▸ What to produce
Every line from the beginning of the data through the line containing "par un administrateur" should be reproduced exactly, and no further lines should be output.

▸ Record set
--- START ---
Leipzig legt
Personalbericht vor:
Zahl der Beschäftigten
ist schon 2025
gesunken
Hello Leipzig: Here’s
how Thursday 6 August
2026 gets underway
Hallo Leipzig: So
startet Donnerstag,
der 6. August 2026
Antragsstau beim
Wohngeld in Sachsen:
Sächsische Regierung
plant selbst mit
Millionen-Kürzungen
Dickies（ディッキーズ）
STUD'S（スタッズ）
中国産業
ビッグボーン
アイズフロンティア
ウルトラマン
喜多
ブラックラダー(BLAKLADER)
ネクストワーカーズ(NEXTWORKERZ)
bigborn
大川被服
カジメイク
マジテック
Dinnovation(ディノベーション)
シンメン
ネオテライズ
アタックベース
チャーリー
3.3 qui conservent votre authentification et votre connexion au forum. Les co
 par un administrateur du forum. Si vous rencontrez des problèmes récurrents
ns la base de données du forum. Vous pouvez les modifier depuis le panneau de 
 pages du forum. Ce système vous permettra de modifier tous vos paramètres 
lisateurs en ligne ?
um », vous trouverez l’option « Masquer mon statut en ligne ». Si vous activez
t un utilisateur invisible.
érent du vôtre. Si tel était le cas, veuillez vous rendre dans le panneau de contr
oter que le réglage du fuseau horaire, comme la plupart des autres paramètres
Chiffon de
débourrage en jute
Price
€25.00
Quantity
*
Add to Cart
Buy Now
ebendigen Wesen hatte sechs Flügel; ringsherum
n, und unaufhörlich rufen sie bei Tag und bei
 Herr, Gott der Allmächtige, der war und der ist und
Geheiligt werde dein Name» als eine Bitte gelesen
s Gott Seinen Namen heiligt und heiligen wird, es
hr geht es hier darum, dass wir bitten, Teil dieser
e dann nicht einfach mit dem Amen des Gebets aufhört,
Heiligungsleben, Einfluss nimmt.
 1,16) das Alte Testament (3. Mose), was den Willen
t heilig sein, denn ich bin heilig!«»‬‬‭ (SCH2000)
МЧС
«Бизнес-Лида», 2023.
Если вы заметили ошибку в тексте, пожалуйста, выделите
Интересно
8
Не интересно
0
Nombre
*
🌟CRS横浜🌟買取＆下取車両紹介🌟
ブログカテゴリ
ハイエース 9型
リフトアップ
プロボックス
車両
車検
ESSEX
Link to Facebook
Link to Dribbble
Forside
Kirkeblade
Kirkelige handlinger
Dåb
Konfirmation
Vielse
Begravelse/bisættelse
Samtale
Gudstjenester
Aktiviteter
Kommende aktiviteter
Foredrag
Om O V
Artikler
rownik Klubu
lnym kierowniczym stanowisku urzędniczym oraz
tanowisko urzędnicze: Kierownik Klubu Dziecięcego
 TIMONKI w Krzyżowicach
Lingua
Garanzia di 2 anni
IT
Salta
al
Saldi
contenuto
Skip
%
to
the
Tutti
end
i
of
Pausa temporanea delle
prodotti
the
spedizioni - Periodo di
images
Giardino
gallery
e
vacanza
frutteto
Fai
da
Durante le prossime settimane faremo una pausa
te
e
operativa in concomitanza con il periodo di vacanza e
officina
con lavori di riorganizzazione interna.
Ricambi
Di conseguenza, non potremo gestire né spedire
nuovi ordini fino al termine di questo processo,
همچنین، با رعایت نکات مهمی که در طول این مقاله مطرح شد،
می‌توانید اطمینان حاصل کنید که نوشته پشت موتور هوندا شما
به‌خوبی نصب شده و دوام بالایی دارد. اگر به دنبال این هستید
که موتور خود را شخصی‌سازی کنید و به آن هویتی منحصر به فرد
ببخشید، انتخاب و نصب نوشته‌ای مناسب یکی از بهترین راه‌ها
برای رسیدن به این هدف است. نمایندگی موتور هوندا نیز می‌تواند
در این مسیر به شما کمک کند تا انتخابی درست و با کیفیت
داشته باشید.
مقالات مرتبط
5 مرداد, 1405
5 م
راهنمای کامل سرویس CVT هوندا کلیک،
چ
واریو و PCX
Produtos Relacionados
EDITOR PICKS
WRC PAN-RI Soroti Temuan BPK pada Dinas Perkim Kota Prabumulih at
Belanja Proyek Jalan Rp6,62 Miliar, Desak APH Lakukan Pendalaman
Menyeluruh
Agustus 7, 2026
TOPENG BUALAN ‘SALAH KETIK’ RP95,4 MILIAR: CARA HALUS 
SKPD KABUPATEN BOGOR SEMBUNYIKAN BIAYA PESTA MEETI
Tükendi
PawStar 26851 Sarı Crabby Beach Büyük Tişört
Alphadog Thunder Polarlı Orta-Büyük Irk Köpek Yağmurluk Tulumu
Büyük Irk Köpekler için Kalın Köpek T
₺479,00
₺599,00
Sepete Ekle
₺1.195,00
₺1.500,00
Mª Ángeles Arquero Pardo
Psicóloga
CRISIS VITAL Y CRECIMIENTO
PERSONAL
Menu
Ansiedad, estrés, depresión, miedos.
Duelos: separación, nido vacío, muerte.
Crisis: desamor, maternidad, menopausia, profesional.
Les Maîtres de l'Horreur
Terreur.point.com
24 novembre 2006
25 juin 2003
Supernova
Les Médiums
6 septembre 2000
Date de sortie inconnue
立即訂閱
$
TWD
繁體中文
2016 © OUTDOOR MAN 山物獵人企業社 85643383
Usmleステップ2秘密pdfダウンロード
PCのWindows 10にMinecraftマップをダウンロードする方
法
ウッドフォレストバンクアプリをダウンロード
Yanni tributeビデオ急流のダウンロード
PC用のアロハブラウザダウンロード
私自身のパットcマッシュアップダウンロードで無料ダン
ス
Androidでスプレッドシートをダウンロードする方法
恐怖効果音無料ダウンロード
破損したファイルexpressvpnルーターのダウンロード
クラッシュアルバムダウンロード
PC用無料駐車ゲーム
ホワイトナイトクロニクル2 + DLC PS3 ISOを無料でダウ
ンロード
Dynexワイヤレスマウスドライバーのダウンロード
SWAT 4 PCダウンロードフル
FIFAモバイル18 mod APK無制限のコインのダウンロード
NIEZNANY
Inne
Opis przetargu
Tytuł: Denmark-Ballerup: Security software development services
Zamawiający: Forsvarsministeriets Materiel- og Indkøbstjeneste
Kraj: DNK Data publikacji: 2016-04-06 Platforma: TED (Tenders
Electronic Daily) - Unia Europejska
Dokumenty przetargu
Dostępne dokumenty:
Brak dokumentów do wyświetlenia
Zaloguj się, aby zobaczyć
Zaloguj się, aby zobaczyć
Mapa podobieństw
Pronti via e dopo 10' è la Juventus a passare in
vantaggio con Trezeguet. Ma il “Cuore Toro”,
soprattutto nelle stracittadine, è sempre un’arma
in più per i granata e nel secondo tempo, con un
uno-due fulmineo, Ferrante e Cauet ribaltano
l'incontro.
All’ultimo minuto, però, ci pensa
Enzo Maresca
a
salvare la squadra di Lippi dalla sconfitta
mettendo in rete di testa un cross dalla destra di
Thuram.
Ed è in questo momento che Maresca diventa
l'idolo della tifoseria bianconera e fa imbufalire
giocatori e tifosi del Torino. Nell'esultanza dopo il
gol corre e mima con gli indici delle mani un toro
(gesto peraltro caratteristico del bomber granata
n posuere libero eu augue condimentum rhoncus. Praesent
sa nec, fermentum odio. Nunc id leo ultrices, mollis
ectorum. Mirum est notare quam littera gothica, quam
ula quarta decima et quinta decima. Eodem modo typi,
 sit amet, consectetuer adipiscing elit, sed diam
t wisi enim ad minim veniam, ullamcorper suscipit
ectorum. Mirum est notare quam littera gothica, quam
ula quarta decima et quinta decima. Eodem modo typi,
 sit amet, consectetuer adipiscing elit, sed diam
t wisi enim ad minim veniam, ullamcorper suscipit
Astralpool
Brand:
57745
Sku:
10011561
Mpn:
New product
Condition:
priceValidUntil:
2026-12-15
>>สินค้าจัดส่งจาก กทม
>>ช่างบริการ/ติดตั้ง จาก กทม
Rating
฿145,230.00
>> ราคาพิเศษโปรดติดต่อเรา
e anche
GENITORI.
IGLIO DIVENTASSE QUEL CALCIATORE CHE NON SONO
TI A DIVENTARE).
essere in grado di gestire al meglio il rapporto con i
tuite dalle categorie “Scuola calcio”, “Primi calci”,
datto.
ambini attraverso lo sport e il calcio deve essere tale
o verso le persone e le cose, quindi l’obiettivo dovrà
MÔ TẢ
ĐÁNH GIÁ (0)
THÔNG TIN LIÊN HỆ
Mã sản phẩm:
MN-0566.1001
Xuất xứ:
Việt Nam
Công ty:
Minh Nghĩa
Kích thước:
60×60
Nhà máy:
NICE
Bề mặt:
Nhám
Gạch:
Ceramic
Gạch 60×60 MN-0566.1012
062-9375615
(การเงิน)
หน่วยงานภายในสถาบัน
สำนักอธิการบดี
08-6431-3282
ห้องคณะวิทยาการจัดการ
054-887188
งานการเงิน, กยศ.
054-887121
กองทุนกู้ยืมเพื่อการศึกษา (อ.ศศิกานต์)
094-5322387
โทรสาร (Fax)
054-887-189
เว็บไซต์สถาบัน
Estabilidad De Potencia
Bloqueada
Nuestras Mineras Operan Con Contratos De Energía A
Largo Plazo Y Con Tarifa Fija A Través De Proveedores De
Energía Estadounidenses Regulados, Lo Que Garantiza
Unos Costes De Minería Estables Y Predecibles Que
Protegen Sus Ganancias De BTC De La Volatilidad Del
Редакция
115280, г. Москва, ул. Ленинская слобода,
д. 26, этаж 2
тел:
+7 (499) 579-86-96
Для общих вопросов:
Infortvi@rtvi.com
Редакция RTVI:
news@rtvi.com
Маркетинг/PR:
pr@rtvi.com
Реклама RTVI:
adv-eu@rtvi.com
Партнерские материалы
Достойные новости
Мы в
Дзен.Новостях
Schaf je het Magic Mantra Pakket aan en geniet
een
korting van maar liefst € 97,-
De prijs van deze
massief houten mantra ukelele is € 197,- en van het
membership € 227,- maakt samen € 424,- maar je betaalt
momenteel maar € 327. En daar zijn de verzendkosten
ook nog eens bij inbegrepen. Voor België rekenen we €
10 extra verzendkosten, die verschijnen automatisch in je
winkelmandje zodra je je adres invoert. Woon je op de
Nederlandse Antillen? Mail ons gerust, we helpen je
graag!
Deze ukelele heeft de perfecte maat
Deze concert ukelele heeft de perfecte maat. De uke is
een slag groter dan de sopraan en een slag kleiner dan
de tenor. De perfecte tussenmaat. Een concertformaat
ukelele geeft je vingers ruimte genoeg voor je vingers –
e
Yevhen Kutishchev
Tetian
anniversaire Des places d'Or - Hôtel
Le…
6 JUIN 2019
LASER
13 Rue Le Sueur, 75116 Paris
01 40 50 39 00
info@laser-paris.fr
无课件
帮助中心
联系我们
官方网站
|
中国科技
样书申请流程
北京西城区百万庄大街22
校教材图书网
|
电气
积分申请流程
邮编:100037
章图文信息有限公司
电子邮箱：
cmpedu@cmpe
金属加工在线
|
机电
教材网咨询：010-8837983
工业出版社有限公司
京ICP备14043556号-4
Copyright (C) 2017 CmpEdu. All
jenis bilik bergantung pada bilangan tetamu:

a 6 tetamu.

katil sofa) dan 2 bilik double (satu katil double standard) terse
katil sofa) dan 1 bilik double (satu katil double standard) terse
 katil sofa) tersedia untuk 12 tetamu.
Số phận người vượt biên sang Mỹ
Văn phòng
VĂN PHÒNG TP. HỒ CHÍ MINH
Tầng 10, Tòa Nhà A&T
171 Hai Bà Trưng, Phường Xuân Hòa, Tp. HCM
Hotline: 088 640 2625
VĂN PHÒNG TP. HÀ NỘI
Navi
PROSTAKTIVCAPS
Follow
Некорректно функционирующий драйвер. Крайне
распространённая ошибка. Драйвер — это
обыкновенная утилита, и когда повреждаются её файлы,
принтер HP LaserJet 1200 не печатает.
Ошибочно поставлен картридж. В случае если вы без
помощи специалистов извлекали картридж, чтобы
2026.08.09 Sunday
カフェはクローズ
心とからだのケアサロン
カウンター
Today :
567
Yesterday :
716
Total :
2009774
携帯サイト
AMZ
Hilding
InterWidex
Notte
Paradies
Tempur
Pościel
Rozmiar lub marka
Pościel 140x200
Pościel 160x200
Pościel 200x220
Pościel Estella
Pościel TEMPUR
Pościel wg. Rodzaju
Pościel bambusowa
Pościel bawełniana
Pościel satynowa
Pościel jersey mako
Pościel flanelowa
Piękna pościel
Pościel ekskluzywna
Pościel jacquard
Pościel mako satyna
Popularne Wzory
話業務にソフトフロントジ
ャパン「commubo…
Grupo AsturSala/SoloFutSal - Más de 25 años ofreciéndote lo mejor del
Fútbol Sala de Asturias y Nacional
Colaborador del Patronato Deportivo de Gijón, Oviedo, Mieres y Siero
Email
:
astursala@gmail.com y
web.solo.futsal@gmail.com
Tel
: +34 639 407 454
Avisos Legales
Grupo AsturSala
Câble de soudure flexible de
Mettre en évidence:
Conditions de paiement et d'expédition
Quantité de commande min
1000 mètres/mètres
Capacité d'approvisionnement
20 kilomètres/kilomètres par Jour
--- END ---
▸ Problem solution
Leipzig legt
Personalbericht vor:
Zahl der Beschäftigten
ist schon 2025
gesunken
Hello Leipzig: Here’s
how Thursday 6 August
2026 gets underway
Hallo Leipzig: So
startet Donnerstag,
der 6. August 2026
Antragsstau beim
Wohngeld in Sachsen:
Sächsische Regierung
plant selbst mit
Millionen-Kürzungen
Dickies（ディッキーズ）
STUD'S（スタッズ）
中国産業
ビッグボーン
アイズフロンティア
ウルトラマン
喜多
ブラックラダー(BLAKLADER)
ネクストワーカーズ(NEXTWORKERZ)
bigborn
大川被服
カジメイク
マジテック
Dinnovation(ディノベーション)
シンメン
ネオテライズ
アタックベース
チャーリー
3.3 qui conservent votre authentification et votre connexion au forum. Les co
 par un administrateur du forum. Si vous rencontrez des problèmes récurrents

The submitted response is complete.